Il primo approccio che si ha con la sede è amichevole, vi sono dei tavoli con delle sedie ad accogliermi nel cortile d’ingresso dell’Accademia Carrara, quasi ad invitarmi ad un attimo di riflessione prima di entrare a contemplare le bellezze che mi aspettano all’interno.
Da sempre l’Accademia Carrara, o più affettuosamente La Carrara come viene definita degli stessi bergamaschi, non è solo la pinacoteca più importante della città, luogo dove poter ammirare capolavori senza tempo, ma è essa stessa il simbolo della collettività e dell’identità Bergamasca. Lo è già dalla sua stessa origine: è una delle poche gallerie o pinacoteche che per stessa volontà del proprietario, il conte Giacomo Carrara, è stata donata alla fine del Diciottesimo secolo alla collettività per essere fruita da tutti.
Premesso questo, come far combaciare l’evento del prestito della tela giovanile del maggior pittore olandese con la storia di questa Pinacoteca? Questa è la curiosità che mi ha spinto ad indagare sul motivo del titolo dell’esposizione.
Il quadro, che dà origine alla mostra, è una piccola tela raffigurante un autoritratto giovanile di Rembrandt. Il percorso dell’esposizione inizia con una breve ma incisiva proiezione delle opere del maestro in cui l’autore si racconta intimamente agli ospiti della mostra. Si passa, seguendo il percorso della collezione della pinacoteca, alla saletta, ricavata ad hoc, che ospita l’autoritratto.
Qui emerge, nel sapiente gioco di luci ed ombre, la tela di ridotte dimensioni ma così carica di fascino e suggestione. Rembrandt è un artista che ha sempre amato il genere dell’autoritratto. Nessun altro artista ci ha lasciato un numero tanto vasto di immagini di se stesso. Dalla sua giovinezza in cui il volto è caratterizzato da quella fierezza e audacia tipica dei ventenni a quelli eseguiti negli ultimi anni della sua vita, quando oramai stanco e con il volto segnato dalle delusioni e dagli insuccessi degli ultimi anni della sua carriera, ha avuto il coraggio di ritrarre senza nascondere, la sua vera natura di “essere umano” così imperfetto, con le sue fragilità e debolezze ma proprio per questo unico nel suo essere.
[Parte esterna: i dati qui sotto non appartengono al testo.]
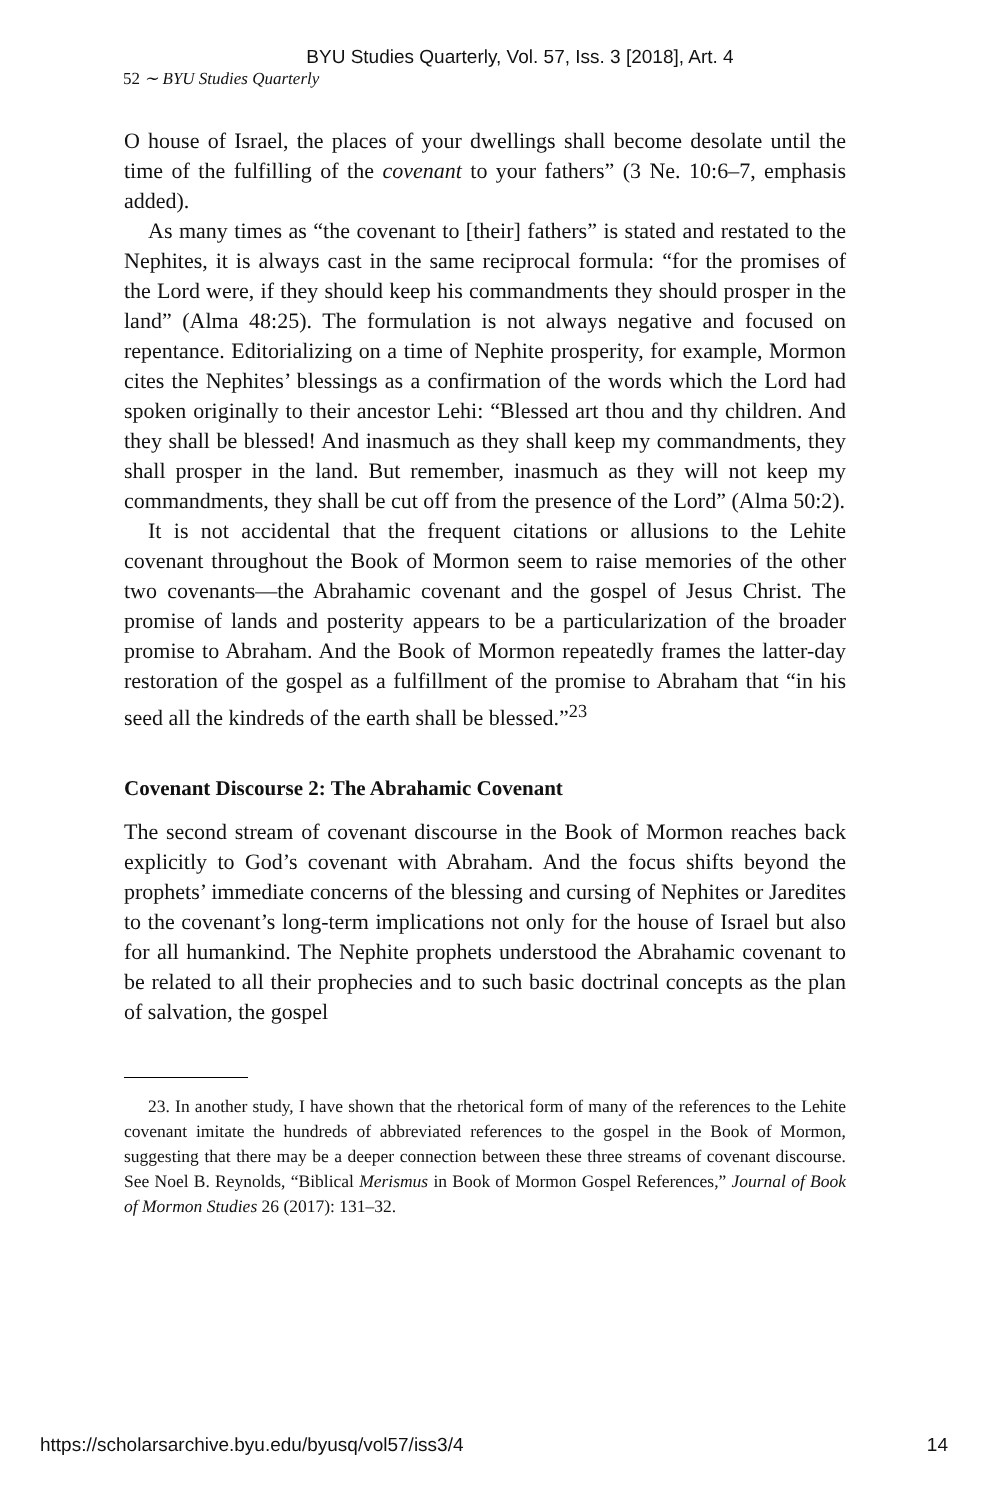BYU Studies Quarterly, Vol. 57, Iss. 3 [2018], Art. 4
52 ∼ BYU Studies Quarterly
O house of Israel, the places of your dwellings shall become desolate until the time of the fulfilling of the covenant to your fathers” (3 Ne. 10:6–7, emphasis added).
As many times as “the covenant to [their] fathers” is stated and restated to the Nephites, it is always cast in the same reciprocal formula: “for the promises of the Lord were, if they should keep his commandments they should prosper in the land” (Alma 48:25). The formulation is not always negative and focused on repentance. Editorializing on a time of Nephite prosperity, for example, Mormon cites the Nephites’ blessings as a confirmation of the words which the Lord had spoken originally to their ancestor Lehi: “Blessed art thou and thy children. And they shall be blessed! And inasmuch as they shall keep my commandments, they shall prosper in the land. But remember, inasmuch as they will not keep my commandments, they shall be cut off from the presence of the Lord” (Alma 50:2).
It is not accidental that the frequent citations or allusions to the Lehite covenant throughout the Book of Mormon seem to raise memories of the other two covenants—the Abrahamic covenant and the gospel of Jesus Christ. The promise of lands and posterity appears to be a particularization of the broader promise to Abraham. And the Book of Mormon repeatedly frames the latter-day restoration of the gospel as a fulfillment of the promise to Abraham that “in his seed all the kindreds of the earth shall be blessed.”<sup>23</sup>
Covenant Discourse 2: The Abrahamic Covenant
The second stream of covenant discourse in the Book of Mormon reaches back explicitly to God’s covenant with Abraham. And the focus shifts beyond the prophets’ immediate concerns of the blessing and cursing of Nephites or Jaredites to the covenant’s long-term implications not only for the house of Israel but also for all humankind. The Nephite prophets understood the Abrahamic covenant to be related to all their prophecies and to such basic doctrinal concepts as the plan of salvation, the gospel
23. In another study, I have shown that the rhetorical form of many of the references to the Lehite covenant imitate the hundreds of abbreviated references to the gospel in the Book of Mormon, suggesting that there may be a deeper connection between these three streams of covenant discourse. See Noel B. Reynolds, “Biblical Merismus in Book of Mormon Gospel References,” Journal of Book of Mormon Studies 26 (2017): 131–32.
https://scholarsarchive.byu.edu/byusq/vol57/iss3/4 14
È in questa chiave che mi piace interpretare un artista così complesso come Rembrandt. Nei suoi ritratti traspare il profondo senso dell’animo umano. Per lui la pittura non è semplice virtuosismo ma un modo per indagare le profondità dell’animo, per carpirne la vera essenza così come è, senza fronzoli e orpelli, anche con le sue imperfezioni e le sue bruttezze. E’ per questo motivo che alcune sue opere hanno quel senso di incompiuto. D’altronde per stessa amissione dell’artista, un quadro poteva intendersi finito “quando aveva raggiunto il suo scopo” quando era riuscito a cogliere l’anima dell’evento rappresentato o della persona dipinta.
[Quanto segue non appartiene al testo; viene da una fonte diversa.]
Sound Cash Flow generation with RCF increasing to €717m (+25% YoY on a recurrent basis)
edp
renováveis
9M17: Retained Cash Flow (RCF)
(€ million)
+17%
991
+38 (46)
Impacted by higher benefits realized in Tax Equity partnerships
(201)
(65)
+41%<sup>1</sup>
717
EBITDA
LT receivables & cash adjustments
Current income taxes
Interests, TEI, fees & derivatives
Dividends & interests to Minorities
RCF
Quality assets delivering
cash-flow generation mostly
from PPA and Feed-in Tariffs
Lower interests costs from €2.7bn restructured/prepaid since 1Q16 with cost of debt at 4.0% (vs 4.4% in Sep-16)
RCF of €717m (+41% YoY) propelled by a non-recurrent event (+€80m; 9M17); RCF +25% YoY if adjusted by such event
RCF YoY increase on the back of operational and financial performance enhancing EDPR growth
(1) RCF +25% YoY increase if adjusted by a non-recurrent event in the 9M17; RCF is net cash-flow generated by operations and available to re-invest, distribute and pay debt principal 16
In questo autoritratto giovanile, il ventiduenne che quasi si intravede, emerge dall’ombra che gli oscura per trequarti il volto. Ha un aspetto fiero ma allo stesso tempo umano, è uno sguardo carico di speranza per il futuro il suo.
E’ in questa chiave di lettura che bisogna interpretare la volontà di riapertura della pinacoteca. Con lo sguardo audace di un ventenne che ha davanti a se la speranza nella vita che lo attende. Il percorso si snoda verso altre opere, ospitate nella Pinacoteca, di artisti legati al pittore fiammingo. In questa prospettiva acquistano valore internazionale alcune opere appartenenti al museo cittadino prima sottovalutate.
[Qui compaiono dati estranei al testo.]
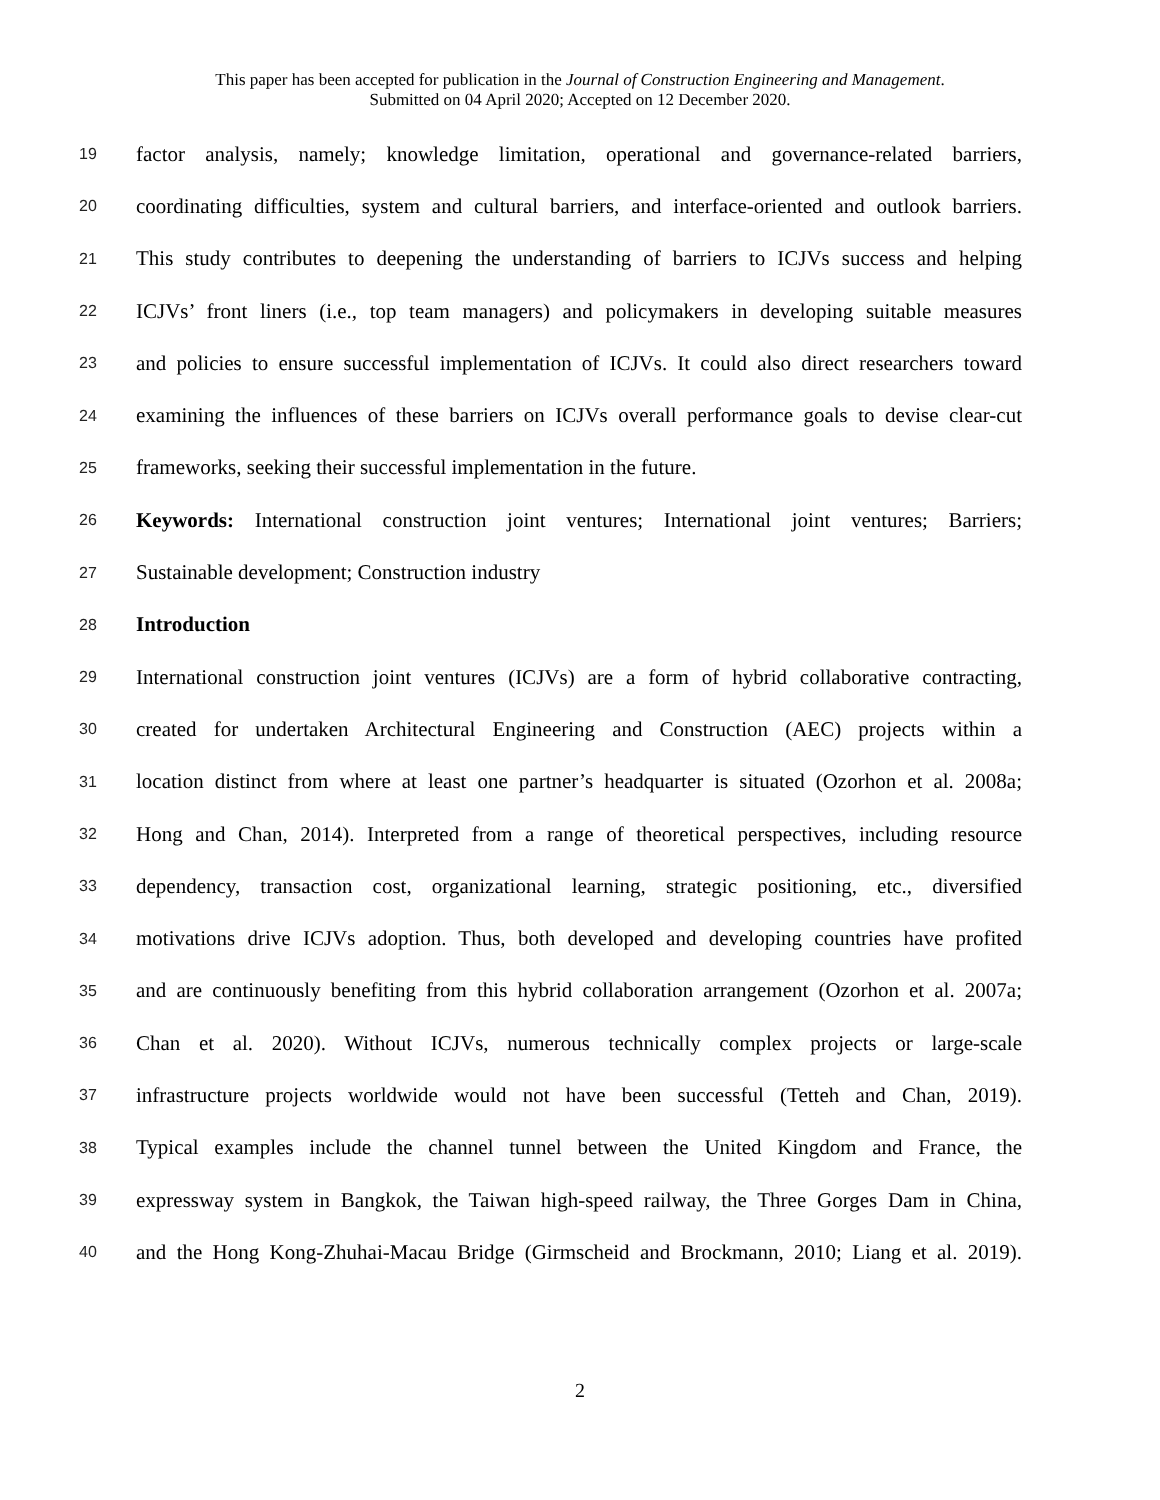This paper has been accepted for publication in the Journal of Construction Engineering and Management.
Submitted on 04 April 2020; Accepted on 12 December 2020.
19 factor analysis, namely; knowledge limitation, operational and governance-related barriers,
20 coordinating difficulties, system and cultural barriers, and interface-oriented and outlook barriers.
21 This study contributes to deepening the understanding of barriers to ICJVs success and helping
22 ICJVs’ front liners (i.e., top team managers) and policymakers in developing suitable measures
23 and policies to ensure successful implementation of ICJVs. It could also direct researchers toward
24 examining the influences of these barriers on ICJVs overall performance goals to devise clear-cut
25 frameworks, seeking their successful implementation in the future.
26 Keywords: International construction joint ventures; International joint ventures; Barriers;
27 Sustainable development; Construction industry
28 Introduction
29 International construction joint ventures (ICJVs) are a form of hybrid collaborative contracting,
30 created for undertaken Architectural Engineering and Construction (AEC) projects within a
31 location distinct from where at least one partner’s headquarter is situated (Ozorhon et al. 2008a;
32 Hong and Chan, 2014). Interpreted from a range of theoretical perspectives, including resource
33 dependency, transaction cost, organizational learning, strategic positioning, etc., diversified
34 motivations drive ICJVs adoption. Thus, both developed and developing countries have profited
35 and are continuously benefiting from this hybrid collaboration arrangement (Ozorhon et al. 2007a;
36 Chan et al. 2020). Without ICJVs, numerous technically complex projects or large-scale
37 infrastructure projects worldwide would not have been successful (Tetteh and Chan, 2019).
38 Typical examples include the channel tunnel between the United Kingdom and France, the
39 expressway system in Bangkok, the Taiwan high-speed railway, the Three Gorges Dam in China,
40 and the Hong Kong-Zhuhai-Macau Bridge (Girmscheid and Brockmann, 2010; Liang et al. 2019).
2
La storia della Carrara è la nostra storia, è la storia di Bergamo che ha voglia di rilanciarsi con lo sguardo fiducioso e carico di aspettative di un ventenne. E’ la storia della nostra città. Da un’analisi delle opere contenute nel Museo vi possiamo scorgere il carattere cittadino, fiero e genuino, alcune volte non amante degli intellettualismi aristocratici tipici di altre realtà ma più intimo, più “nostrano” e per questo più autentico.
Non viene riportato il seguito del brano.